**Exercise aim**
How many lines in the records below contain the string "Assault"? Matching is case-sensitive, and your reply should be only the number.

[Items taken from a data source]
⁂

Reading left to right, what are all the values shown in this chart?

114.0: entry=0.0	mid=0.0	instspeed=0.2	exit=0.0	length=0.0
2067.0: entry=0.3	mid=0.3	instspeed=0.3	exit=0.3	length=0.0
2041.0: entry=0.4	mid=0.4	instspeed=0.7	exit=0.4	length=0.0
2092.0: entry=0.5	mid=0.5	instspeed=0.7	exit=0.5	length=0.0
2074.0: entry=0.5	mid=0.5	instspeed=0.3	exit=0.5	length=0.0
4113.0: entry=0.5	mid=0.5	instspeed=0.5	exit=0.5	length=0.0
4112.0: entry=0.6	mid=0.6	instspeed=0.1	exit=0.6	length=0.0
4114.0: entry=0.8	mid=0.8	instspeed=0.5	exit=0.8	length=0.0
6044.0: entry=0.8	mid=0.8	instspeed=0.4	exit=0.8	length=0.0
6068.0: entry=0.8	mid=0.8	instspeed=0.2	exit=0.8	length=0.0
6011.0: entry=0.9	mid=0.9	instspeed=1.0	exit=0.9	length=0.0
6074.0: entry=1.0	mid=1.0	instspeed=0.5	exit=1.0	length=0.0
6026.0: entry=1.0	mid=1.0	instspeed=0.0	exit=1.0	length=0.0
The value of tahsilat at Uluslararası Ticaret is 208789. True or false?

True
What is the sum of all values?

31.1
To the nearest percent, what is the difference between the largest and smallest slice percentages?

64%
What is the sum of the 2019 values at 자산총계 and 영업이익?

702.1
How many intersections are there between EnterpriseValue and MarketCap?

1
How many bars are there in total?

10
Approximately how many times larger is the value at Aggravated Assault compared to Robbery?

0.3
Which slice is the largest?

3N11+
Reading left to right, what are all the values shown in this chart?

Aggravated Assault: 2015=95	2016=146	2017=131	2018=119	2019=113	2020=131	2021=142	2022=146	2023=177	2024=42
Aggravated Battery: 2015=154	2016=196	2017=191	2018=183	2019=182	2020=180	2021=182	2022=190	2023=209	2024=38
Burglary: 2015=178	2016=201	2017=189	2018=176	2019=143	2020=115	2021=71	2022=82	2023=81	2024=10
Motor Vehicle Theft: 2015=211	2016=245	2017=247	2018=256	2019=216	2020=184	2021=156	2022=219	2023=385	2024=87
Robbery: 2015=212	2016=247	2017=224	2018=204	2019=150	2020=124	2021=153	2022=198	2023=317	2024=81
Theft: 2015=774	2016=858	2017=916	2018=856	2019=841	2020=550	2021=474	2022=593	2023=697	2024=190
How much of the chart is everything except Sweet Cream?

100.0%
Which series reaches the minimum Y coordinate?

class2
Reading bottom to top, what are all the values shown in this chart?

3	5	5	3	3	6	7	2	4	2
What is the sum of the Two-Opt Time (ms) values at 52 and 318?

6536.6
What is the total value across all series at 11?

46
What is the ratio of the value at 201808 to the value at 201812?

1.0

⁂

**Written response**
2